Plus de huit Canadiens sur dix souhaitent que les PDG s’engagent envers le bien-être de leur communauté locale, la protection de l’environnement et l’équité, la diversité et l’inclusion (EDI). Cependant, à peine quatre sur dix trouvent qu’ils répondent actuellement à ces attentes (cinq sur dix dans le cas de l’EDI). Environ six Canadiens sur dix veulent qu’ils prennent des positions publiques fortes sur des sujets de société ou deviennent des personnalités publiques… mais huit sur dix considèrent qu’ils ne doivent pas se montrer trop présents dans les médias.

«Le rôle du PDG se situe à la lisière entre l’interne et l’externe et ce sondage indique que les PDG ne doivent pas négliger la dimension externe, prévient Alaric Bourgoin. Les hauts dirigeants doivent savoir bâtir la confiance envers leur marque et bien connecter avec les parties prenantes externes de l’entreprise.»

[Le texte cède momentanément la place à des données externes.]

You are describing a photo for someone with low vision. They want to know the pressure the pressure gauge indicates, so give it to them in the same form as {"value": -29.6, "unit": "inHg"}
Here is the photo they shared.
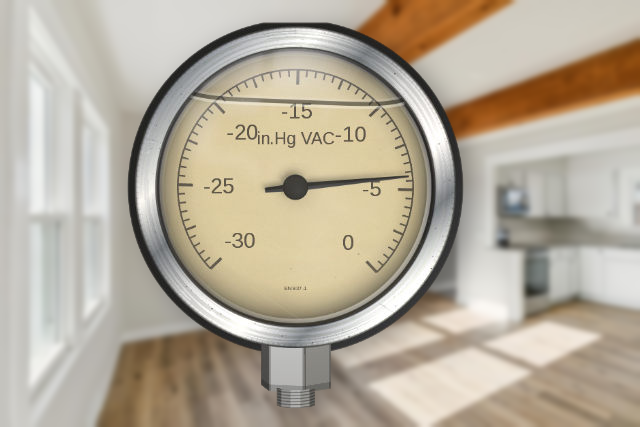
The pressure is {"value": -5.75, "unit": "inHg"}
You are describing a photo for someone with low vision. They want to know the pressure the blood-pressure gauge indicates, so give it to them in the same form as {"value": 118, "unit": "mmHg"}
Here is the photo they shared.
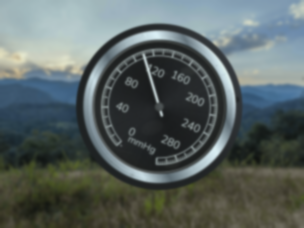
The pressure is {"value": 110, "unit": "mmHg"}
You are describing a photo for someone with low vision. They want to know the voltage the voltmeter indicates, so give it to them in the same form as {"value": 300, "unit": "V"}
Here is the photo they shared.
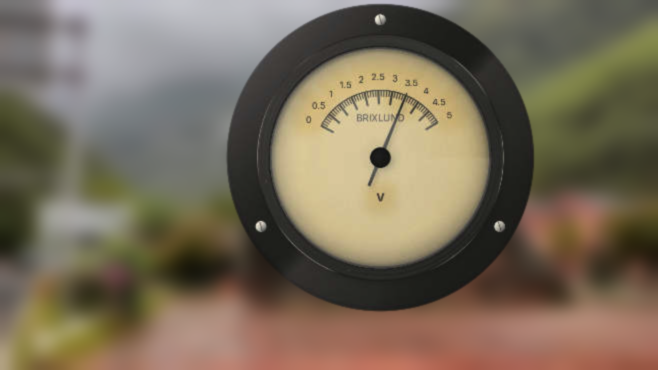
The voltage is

De son côté, Yves Devin souligne que les PDG vivent déjà beaucoup de défis en raison du contexte difficile marqué par la pénurie de main-d’œuvre, l’inflation, la hausse des taux d’intérêt et les problèmes d’approvisionnement. «Ils auront besoin d’accompagnement pour répondre aux nouvelles attentes sociétales d’une grande partie de la population en plus de surmonter ces défis, soutient-il. Nous espérons pouvoir faire une différence sur ce plan.»